Para a pesquisadora da Rede de Observatórios da Segurança e do Laboratório de Estudos da Violência (LEV) da Universidade Federal do Ceará (UFC), Ana Letícia Lins, o 'Caso Mizael' representa um paradigma grande no Ceará em relação à questão da violência policial e se tornou espelho de como as questões desta vêm sendo tratadas pela Justiça do Estado.
"Uma coisa que nós ressaltamos muito no ano passado quando falávamos do Mizael era a necessidade de fortalecer a Delegacia de Assuntos Internos, fortalecer a Controladoria Geral de Disciplina. A gente precisa de investigação isenta, não pode ficar a mercê de um julgamento, de uma investigação feita por pares. Ou seja, outros policiais militares investigando policiais militares. Pela falta de transparência nós temos pouca informação sobre esses casos. Acho muito preocupante que a gente pela falta de transparência não consiga fazer o controle social de como esses processos estão correndo. Precisamos que caso Mizael seja investigado de forma isenta e que a gente chegue o mais rápido possível às vias de responsabilização", afirma Ana Letícia.
O 'Caso Mizael' coloca elementos muito cruéis da própria dinâmica. Nós estávamos em um momento muito crítico em relação à pandemia aqui no Ceará. O Mizael, um adolescente que estava dentro de casa, que estava dormindo e teve a casa invadida no meio da madrugada por policiais. Enquanto estamos em um momento de crise sanitária, a casa é pra ser o nosso lugar de segurança"
Antes da morte do menino de 13 anos, o sargento Enemias já respondia a outro inquérito por, supostamente, ter torturado um homem durante abordagem policial, em fevereiro de 2019. Mesmo sob suspeita de ter cometido as agressões, o policial continuava nas ruas.

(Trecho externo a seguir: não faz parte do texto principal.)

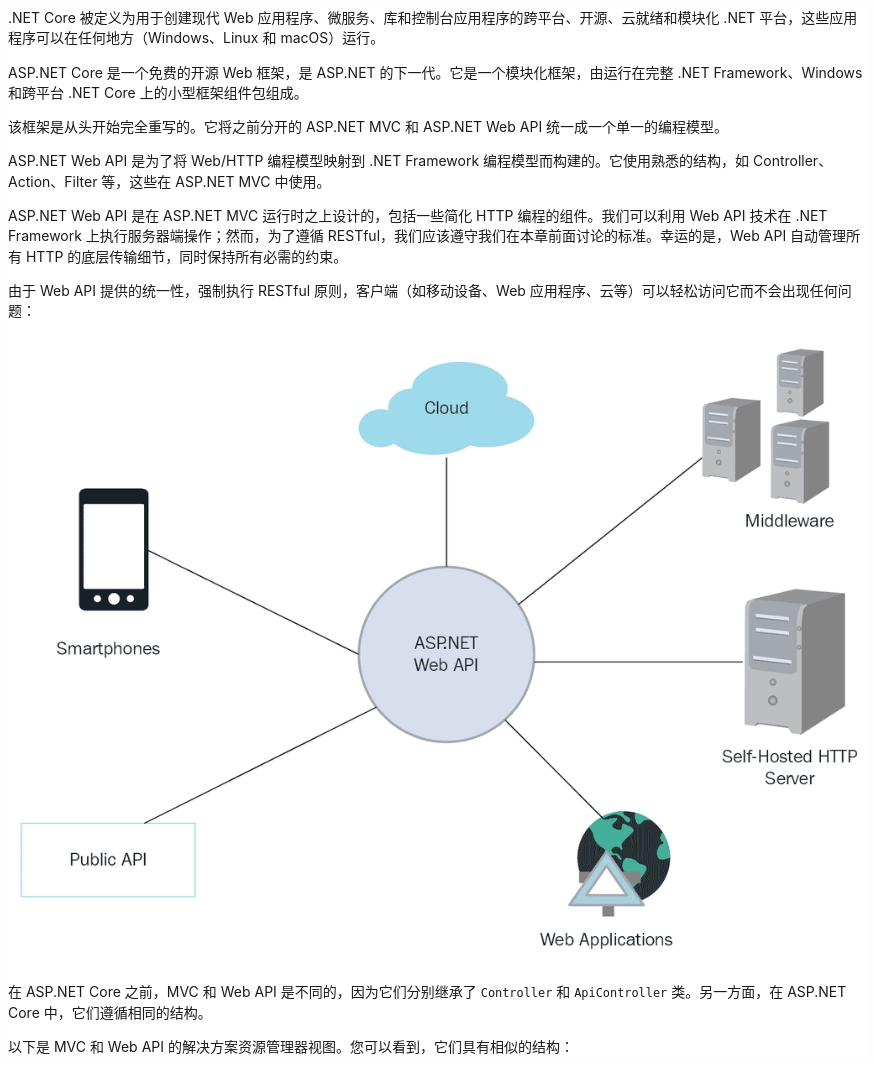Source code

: .NET Core 被定义为用于创建现代 Web 应用程序、微服务、库和控制台应用程序的跨平台、开源、云就绪和模块化 .NET 平台，这些应用程序可以在任何地方（Windows、Linux 和 macOS）运行。

ASP.NET Core 是一个免费的开源 Web 框架，是 ASP.NET 的下一代。它是一个模块化框架，由运行在完整 .NET Framework、Windows 和跨平台 .NET Core 上的小型框架组件包组成。

该框架是从头开始完全重写的。它将之前分开的 ASP.NET MVC 和 ASP.NET Web API 统一成一个单一的编程模型。

ASP.NET Web API 是为了将 Web/HTTP 编程模型映射到 .NET Framework 编程模型而构建的。它使用熟悉的结构，如 Controller、Action、Filter 等，这些在 ASP.NET MVC 中使用。

ASP.NET Web API 是在 ASP.NET MVC 运行时之上设计的，包括一些简化 HTTP 编程的组件。我们可以利用 Web API 技术在 .NET Framework 上执行服务器端操作；然而，为了遵循 RESTful，我们应该遵守我们在本章前面讨论的标准。幸运的是，Web API 自动管理所有 HTTP 的底层传输细节，同时保持所有必需的约束。

由于 Web API 提供的统一性，强制执行 RESTful 原则，客户端（如移动设备、Web 应用程序、云等）可以轻松访问它而不会出现任何问题：

![图片](img/8c703ef2-d204-4aea-ae42-52884f2b364e.png)

在 ASP.NET Core 之前，MVC 和 Web API 是不同的，因为它们分别继承了 `Controller` 和 `ApiController` 类。另一方面，在 ASP.NET Core 中，它们遵循相同的结构。

以下是 MVC 和 Web API 的解决方案资源管理器视图。您可以看到，它们具有相似的结构：
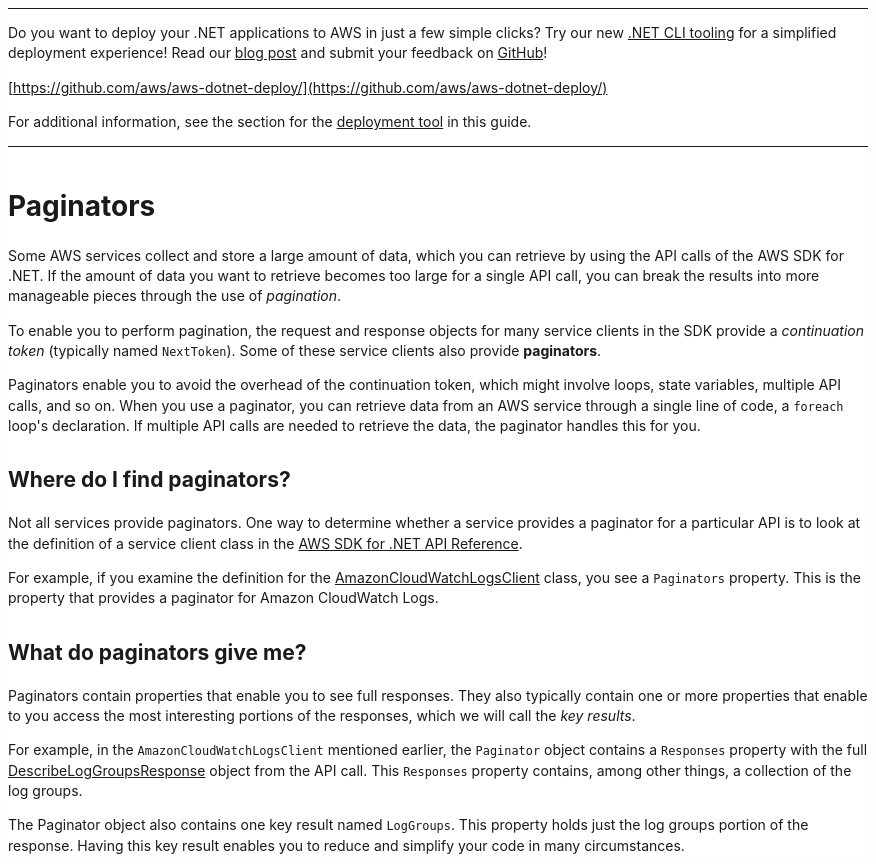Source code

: --------

Do you want to deploy your \.NET applications to AWS in just a few simple clicks? Try our new [\.NET CLI tooling](https://www.nuget.org/packages/AWS.Deploy.CLI/) for a simplified deployment experience\! Read our [blog post](https://aws.amazon.com/blogs/developer/reimagining-the-aws-net-deployment-experience/) and submit your feedback on [GitHub](https://github.com/aws/aws-dotnet-deploy)\!

 [https://github.com/aws/aws-dotnet-deploy/](https://github.com/aws/aws-dotnet-deploy/)

For additional information, see the section for the [deployment tool](https://docs.aws.amazon.com/sdk-for-net/v3/developer-guide/deployment-tool.html) in this guide\.

--------

# Paginators<a name="paginators"></a>

Some AWS services collect and store a large amount of data, which you can retrieve by using the API calls of the AWS SDK for \.NET\. If the amount of data you want to retrieve becomes too large for a single API call, you can break the results into more manageable pieces through the use of *pagination*\. 

To enable you to perform pagination, the request and response objects for many service clients in the SDK provide a *continuation token* \(typically named `NextToken`\)\. Some of these service clients also provide **paginators**\.

Paginators enable you to avoid the overhead of the continuation token, which might involve loops, state variables, multiple API calls, and so on\. When you use a paginator, you can retrieve data from an AWS service through a single line of code, a `foreach` loop's declaration\. If multiple API calls are needed to retrieve the data, the paginator handles this for you\.

## Where do I find paginators?<a name="paginators-find-them"></a>

Not all services provide paginators\. One way to determine whether a service provides a paginator for a particular API is to look at the definition of a service client class in the [AWS SDK for \.NET API Reference](https://docs.aws.amazon.com/sdkfornet/v3/apidocs/)\.

For example, if you examine the definition for the [AmazonCloudWatchLogsClient](https://docs.aws.amazon.com/sdkfornet/v3/apidocs/items/CloudWatchLogs/TCloudWatchLogsClient.html) class, you see a `Paginators` property\. This is the property that provides a paginator for Amazon CloudWatch Logs\.

## What do paginators give me?<a name="paginators-use-them"></a>

Paginators contain properties that enable you to see full responses\. They also typically contain one or more properties that enable to you access the most interesting portions of the responses, which we will call the *key results*\.

For example, in the `AmazonCloudWatchLogsClient` mentioned earlier, the `Paginator` object contains a `Responses` property with the full [DescribeLogGroupsResponse](https://docs.aws.amazon.com/sdkfornet/v3/apidocs/items/CloudWatchLogs/TDescribeLogGroupsResponse.html) object from the API call\. This `Responses` property contains, among other things, a collection of the log groups\.

The Paginator object also contains one key result named `LogGroups`\. This property holds just the log groups portion of the response\. Having this key result enables you to reduce and simplify your code in many circumstances\.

Sobre a reicindência nas agressões, a pesquisadora do LEV aborda ser necessária responsabilização efetiva. "Acredito que precisamos ter um um fortalecimento e um processo mais rápido para não cair nessa reincidência. Precisamos muito saber qual é o nível de envolvimento desses policiais em práticas de corrupção, em assuntos também de violência. Precisamos ter um pouco mais de de transparência, celeridade, rapidez pra que tenhamos uma responsabilização mais efetiva e não caiamos na reincidência desses policiais envolvidos nesse crime".
Versões do fato
O processo segue em segredo de Justiça. No entanto, a reportagem apurou que o real alvo dos policiais militares na madrugada de 1º de julho de 2020 era um homem, com alguns traços físicos semelhantes aos do garoto, e que, caso fosse entregue morto à traficantes, seus matadores poderiam ser recompensados em até R$ 50 mil. A reportagem ainda apurou que o alvo da intervenção policial foi ouvido recentemente no Judiciário cearense e disse às autoridades que não tinha envolvimento com o adolescente e sequer o conhecia.
Na versão dos policiais, Mizael estava armado dentro da residência e tentou reagir contra os agentes. O laudo cadavérico feito no corpo do adolescente apontou que foi encontrada apenas uma entrada de tiro, na região próxima ao peito do jovem, que se encontrava deitado no colchão. A perícia ainda constatou não haver traços genéticos do adolescente na arma de fogo apresentada pela composição investigada.
No início deste ano, autoridades realizam reconstituição do crime. Porém, o laudo com o resultado desta diligência não foi divulgado. A Defensoria Pública do Ceará segue acompanhando o caso, mas optou por não conceder entrevista sobre o tema.